When the metal started to cool, the first solid crystals to form were called Al4Mn. Think of these as the "pioneers."

  • The Analogy: Imagine a pencil being sharpened. It grows very long and thin very quickly, but it gets wider very slowly.
  • The Finding: These crystals grew about 70 times faster lengthwise (axially) than they did sideways (radially). They shot up like tall, thin towers or rods.
  • Why? The atoms in the metal found it much easier to stack up in one direction (like adding books to a tall shelf) than to spread out sideways.

2. The Invisible "Moat" (The Diffusion Layer)

As these tall towers grew, they left a trail behind them.

  • The Analogy: Imagine a construction crew building a wall. As they build, they leave a pile of extra bricks (Manganese atoms) right next to the wall, creating a thick, 5-micron-wide "moat" of concentrated material.
  • The Finding: This "moat" is a layer where the Manganese concentration is very high. It acts as a barrier. It stops the tower from getting wider because the atoms get stuck in this pile, but it allows the tower to keep shooting upward.

3. The Second Wave (The Peritectic Reaction)

Once the temperature dropped a bit more, a second type of crystal (Al6Mn) started to form.

  • The Analogy: Think of the first towers (Al4Mn) as a tree trunk. The second type of crystal (Al6Mn) grew like a thin, tight skin or shell wrapping around that trunk.
  • The Connection: This new skin didn't just grow randomly; it grew in perfect alignment with the trunk underneath, like a glove fitting a hand.
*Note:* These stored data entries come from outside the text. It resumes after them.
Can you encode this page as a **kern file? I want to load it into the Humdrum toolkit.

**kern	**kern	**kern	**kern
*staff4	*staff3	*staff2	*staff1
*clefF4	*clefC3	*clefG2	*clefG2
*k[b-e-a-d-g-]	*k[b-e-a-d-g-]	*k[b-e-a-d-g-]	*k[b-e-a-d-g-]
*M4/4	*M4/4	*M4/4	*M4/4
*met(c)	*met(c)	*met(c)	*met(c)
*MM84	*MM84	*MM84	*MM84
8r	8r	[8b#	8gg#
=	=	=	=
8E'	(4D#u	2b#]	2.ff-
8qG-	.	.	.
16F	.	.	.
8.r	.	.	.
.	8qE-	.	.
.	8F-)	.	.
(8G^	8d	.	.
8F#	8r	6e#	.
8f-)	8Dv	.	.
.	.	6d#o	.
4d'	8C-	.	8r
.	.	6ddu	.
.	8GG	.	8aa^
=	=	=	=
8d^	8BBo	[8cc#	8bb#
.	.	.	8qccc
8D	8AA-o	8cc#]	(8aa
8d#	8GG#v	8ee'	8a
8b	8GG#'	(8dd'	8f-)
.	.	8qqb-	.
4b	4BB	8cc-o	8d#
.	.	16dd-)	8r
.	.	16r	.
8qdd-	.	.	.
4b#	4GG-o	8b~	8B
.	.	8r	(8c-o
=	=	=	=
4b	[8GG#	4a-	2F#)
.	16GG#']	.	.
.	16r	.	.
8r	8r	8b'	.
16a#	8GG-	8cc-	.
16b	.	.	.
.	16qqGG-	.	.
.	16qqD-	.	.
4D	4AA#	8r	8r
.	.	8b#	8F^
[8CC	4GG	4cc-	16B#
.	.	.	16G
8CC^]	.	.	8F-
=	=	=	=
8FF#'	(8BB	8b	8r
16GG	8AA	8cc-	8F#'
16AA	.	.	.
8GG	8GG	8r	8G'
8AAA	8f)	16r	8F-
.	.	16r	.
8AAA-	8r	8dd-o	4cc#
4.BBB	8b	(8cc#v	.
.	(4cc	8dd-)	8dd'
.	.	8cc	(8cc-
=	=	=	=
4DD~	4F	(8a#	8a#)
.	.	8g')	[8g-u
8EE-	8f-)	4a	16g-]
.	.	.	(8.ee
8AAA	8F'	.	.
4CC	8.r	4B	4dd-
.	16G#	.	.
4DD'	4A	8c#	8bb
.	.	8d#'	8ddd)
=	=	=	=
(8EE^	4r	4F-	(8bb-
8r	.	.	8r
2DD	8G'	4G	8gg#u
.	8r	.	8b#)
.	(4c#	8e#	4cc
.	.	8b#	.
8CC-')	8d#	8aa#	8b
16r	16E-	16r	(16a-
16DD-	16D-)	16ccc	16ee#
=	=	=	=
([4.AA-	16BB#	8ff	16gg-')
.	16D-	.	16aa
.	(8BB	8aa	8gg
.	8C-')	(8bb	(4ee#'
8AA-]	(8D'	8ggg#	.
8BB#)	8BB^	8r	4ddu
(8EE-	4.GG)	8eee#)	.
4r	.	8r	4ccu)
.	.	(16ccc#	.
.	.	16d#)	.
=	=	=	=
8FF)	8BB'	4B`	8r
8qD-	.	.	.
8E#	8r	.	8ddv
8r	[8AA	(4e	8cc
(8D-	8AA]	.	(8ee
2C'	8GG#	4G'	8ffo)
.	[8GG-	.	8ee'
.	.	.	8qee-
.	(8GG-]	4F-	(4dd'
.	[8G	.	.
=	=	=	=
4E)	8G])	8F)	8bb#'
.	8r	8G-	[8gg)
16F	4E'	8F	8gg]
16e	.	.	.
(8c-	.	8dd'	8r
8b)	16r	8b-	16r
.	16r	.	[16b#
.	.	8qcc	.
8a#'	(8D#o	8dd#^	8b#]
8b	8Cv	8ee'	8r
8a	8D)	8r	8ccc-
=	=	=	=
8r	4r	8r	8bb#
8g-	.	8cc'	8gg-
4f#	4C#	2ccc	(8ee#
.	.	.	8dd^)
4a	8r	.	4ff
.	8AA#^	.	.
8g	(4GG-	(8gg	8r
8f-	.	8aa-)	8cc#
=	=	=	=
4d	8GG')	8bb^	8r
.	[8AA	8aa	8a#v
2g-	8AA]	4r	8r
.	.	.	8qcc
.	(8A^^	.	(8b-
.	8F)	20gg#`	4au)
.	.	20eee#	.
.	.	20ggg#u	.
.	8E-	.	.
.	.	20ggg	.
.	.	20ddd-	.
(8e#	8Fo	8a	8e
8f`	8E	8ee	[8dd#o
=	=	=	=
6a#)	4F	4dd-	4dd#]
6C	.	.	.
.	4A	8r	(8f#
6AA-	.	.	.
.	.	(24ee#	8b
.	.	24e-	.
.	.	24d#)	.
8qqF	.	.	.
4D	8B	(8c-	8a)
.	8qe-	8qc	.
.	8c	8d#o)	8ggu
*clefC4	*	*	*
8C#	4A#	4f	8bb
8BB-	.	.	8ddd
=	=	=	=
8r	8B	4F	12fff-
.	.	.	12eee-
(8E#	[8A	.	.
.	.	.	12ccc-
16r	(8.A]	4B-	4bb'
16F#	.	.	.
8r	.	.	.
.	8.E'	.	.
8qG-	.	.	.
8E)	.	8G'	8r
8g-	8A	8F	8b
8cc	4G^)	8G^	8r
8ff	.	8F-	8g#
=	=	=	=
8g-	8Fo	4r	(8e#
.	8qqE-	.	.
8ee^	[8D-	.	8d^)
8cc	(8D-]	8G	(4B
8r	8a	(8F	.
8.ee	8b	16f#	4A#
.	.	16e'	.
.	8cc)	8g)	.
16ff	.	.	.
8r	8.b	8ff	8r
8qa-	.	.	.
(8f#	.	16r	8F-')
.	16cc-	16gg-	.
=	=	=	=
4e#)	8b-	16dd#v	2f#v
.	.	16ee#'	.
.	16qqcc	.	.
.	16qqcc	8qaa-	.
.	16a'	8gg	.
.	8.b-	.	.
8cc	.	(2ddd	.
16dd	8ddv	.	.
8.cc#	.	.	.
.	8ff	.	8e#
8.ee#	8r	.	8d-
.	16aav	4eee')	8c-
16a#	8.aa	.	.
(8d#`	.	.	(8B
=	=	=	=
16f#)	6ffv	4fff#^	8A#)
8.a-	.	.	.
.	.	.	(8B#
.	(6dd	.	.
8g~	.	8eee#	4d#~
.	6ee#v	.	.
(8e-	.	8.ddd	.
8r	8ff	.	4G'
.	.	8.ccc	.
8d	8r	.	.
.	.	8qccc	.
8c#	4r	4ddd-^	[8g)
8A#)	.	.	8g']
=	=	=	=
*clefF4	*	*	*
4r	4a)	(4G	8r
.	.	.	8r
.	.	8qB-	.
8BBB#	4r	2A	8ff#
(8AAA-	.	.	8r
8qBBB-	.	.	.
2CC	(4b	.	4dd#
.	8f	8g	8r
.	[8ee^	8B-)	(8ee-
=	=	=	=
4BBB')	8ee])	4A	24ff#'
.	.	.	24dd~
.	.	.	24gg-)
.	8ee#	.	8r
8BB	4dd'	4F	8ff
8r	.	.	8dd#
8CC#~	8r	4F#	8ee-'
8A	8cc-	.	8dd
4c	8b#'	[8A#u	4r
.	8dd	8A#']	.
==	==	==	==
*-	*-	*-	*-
The researchers found a specific "handshake" rule between the two crystal structures that made them fit together perfectly.

4. The "Hollow Center" Mystery (Core Defects)
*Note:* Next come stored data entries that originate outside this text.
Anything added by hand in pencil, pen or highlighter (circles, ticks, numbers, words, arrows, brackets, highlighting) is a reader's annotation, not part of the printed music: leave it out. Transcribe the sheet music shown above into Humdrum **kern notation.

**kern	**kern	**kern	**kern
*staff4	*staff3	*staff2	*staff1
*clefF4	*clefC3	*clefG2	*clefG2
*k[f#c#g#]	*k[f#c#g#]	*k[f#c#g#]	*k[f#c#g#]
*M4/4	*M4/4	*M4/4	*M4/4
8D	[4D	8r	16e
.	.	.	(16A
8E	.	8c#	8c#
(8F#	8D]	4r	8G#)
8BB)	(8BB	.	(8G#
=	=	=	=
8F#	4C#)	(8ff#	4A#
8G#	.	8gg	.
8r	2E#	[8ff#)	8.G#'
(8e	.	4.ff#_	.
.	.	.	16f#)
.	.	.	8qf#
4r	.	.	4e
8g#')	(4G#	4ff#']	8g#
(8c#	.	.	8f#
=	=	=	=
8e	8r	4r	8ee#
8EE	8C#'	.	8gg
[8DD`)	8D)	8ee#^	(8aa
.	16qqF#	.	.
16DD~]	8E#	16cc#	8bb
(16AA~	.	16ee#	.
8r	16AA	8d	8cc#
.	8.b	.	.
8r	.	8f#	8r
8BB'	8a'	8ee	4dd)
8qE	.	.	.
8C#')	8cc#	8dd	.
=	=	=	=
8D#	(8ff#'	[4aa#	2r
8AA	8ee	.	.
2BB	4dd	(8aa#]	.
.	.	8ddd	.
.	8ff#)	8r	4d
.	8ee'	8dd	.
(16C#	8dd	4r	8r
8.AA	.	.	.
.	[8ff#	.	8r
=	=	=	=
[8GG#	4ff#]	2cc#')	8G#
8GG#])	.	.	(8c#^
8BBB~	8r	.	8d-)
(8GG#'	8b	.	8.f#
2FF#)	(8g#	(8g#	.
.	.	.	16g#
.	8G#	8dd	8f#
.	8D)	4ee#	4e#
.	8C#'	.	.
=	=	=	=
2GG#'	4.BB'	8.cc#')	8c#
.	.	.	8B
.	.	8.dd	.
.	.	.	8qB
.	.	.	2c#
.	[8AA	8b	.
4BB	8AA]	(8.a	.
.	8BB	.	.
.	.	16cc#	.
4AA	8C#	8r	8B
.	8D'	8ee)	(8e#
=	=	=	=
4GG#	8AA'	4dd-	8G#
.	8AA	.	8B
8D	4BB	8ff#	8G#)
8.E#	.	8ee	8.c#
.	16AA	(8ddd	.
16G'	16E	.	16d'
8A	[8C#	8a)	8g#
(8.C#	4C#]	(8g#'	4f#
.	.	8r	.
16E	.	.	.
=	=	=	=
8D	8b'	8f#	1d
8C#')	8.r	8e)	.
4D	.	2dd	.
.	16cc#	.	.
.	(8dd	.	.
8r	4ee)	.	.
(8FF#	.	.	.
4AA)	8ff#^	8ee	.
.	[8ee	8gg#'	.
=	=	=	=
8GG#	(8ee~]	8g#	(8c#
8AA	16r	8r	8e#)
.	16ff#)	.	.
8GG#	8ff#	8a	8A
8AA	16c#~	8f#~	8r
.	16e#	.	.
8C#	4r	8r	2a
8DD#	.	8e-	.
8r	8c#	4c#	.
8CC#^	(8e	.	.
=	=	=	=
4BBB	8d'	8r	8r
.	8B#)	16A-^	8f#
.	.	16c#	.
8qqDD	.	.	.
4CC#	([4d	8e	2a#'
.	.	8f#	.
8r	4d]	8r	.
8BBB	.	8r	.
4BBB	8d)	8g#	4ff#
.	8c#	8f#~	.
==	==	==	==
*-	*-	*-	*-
One of the most surprising discoveries was that these solid towers often had hollow tubes running right through their centers.

  • The Analogy: Imagine a long, growing straw. As the straw gets longer, the liquid inside the very center gets "starved" of ingredients because the walls are growing so fast. Also, the heat generated by the freezing process gets trapped inside, melting the very center of the straw back into a tiny liquid channel.
  • The Finding: Because the crystals grew so fast lengthwise, the center couldn't get enough Manganese to stay solid, and the trapped heat kept it liquid. This created a long, hollow tunnel inside the crystal. If the liquid ran out before the tunnel closed, it left a permanent hole or "core defect."
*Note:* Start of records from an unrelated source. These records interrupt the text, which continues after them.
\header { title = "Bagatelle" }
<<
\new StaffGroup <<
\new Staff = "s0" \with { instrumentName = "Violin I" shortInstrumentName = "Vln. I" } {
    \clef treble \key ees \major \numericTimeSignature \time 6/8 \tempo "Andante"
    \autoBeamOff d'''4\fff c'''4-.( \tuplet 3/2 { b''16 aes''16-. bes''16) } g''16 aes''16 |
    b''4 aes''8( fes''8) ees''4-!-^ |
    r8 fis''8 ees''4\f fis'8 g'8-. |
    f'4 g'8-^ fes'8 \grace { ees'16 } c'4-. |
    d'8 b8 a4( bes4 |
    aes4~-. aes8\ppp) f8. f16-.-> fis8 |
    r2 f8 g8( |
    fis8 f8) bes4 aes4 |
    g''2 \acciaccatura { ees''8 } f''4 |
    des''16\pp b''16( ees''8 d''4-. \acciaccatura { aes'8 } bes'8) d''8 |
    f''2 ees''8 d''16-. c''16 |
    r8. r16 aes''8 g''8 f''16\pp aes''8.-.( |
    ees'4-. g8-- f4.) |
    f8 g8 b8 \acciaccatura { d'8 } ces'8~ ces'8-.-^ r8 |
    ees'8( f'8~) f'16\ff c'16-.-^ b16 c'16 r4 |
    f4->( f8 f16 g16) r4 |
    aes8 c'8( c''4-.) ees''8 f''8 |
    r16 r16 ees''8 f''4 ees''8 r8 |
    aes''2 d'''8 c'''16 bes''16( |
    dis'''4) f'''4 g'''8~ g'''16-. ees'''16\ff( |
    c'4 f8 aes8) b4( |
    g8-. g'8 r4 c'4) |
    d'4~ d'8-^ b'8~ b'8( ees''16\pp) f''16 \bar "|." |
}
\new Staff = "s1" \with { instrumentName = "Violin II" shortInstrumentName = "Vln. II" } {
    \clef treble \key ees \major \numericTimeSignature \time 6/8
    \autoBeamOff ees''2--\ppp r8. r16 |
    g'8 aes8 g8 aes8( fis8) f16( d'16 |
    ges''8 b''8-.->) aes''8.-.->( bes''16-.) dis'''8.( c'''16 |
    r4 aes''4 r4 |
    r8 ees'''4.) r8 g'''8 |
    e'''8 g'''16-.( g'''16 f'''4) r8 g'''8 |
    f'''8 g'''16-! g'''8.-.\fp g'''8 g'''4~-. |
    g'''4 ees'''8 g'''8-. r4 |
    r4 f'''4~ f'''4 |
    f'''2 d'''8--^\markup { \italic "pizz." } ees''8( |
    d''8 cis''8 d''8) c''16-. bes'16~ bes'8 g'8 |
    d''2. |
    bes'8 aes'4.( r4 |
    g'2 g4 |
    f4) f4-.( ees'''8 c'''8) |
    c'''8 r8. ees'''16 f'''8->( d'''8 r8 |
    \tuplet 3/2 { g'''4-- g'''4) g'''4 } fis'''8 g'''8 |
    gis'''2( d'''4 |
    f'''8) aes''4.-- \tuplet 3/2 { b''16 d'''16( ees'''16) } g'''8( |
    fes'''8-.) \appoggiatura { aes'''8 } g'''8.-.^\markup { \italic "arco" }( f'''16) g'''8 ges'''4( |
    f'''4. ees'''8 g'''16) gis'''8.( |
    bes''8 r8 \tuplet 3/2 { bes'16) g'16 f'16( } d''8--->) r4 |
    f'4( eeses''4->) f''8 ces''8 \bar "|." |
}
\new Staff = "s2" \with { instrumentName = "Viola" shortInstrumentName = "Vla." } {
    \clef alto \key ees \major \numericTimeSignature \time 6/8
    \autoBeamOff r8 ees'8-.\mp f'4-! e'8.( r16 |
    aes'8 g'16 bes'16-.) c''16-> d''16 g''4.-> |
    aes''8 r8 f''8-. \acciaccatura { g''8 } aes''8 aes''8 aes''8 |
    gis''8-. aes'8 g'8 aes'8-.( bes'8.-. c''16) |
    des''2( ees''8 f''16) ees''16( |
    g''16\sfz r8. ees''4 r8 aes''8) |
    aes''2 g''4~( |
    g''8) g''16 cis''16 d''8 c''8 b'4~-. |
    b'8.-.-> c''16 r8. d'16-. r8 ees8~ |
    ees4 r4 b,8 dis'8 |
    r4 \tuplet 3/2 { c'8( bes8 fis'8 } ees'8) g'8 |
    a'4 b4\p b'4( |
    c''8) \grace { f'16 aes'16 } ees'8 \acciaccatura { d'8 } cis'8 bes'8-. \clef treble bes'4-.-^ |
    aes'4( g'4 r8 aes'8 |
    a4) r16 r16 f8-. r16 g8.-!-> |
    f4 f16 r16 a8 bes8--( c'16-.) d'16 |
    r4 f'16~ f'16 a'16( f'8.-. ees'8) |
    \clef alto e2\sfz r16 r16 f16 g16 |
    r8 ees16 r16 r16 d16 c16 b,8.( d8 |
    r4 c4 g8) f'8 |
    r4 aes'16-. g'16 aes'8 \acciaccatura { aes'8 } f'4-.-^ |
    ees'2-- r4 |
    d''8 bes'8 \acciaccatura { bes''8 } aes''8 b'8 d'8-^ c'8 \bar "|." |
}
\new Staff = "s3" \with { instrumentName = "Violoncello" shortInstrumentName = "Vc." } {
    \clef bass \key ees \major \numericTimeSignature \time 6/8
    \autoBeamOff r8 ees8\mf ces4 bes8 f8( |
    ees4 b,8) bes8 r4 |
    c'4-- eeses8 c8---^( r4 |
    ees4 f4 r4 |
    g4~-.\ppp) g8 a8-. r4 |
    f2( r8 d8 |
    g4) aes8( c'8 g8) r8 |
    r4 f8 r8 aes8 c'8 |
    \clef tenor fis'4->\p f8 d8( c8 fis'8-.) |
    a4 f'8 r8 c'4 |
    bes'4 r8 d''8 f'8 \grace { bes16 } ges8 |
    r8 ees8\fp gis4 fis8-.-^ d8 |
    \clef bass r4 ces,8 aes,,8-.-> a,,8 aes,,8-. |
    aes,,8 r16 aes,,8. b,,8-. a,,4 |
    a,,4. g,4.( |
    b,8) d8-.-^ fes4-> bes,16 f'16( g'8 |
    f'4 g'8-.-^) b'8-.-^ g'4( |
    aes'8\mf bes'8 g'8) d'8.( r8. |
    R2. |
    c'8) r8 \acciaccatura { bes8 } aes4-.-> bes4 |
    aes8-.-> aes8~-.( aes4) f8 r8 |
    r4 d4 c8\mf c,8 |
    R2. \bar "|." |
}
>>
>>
5. The Speed of Cooling Changes Everything

The researchers tested what happened if they cooled the metal at different speeds:

  • Slow Cooling (The "Slow Cook"): The crystals had plenty of time to grow tall, thin, and perfect. They formed neat, faceted towers with long, hollow tunnels inside.
  • Fast Cooling (The "Flash Freeze"): When they cooled the metal very quickly (like quenching hot metal in water), the "moat" of ingredients didn't have time to form.
    • The Result: The neat towers couldn't form. Instead, the metal turned into a messy, rugged, bush-like structure. The hollow tunnels disappeared because the freezing happened so fast that the "starvation" and "trapped heat" effects didn't have time to create the holes.

Summary

In simple terms, this paper shows that how metal freezes isn't random. It's a choreographed dance:

  1. Tall towers grow first because they are the easiest path for atoms.
  2. They leave a chemical barrier that stops them from getting wide.
  3. A second layer wraps around them like a skin.
  4. If they grow too fast, they leave hollow tunnels inside.
  5. If you freeze it fast enough, you can stop the towers and tunnels from forming, resulting in a completely different, rougher shape.

This gives scientists a new "rulebook" for how to control the inside structure of metal alloys just by changing how fast they cool them down.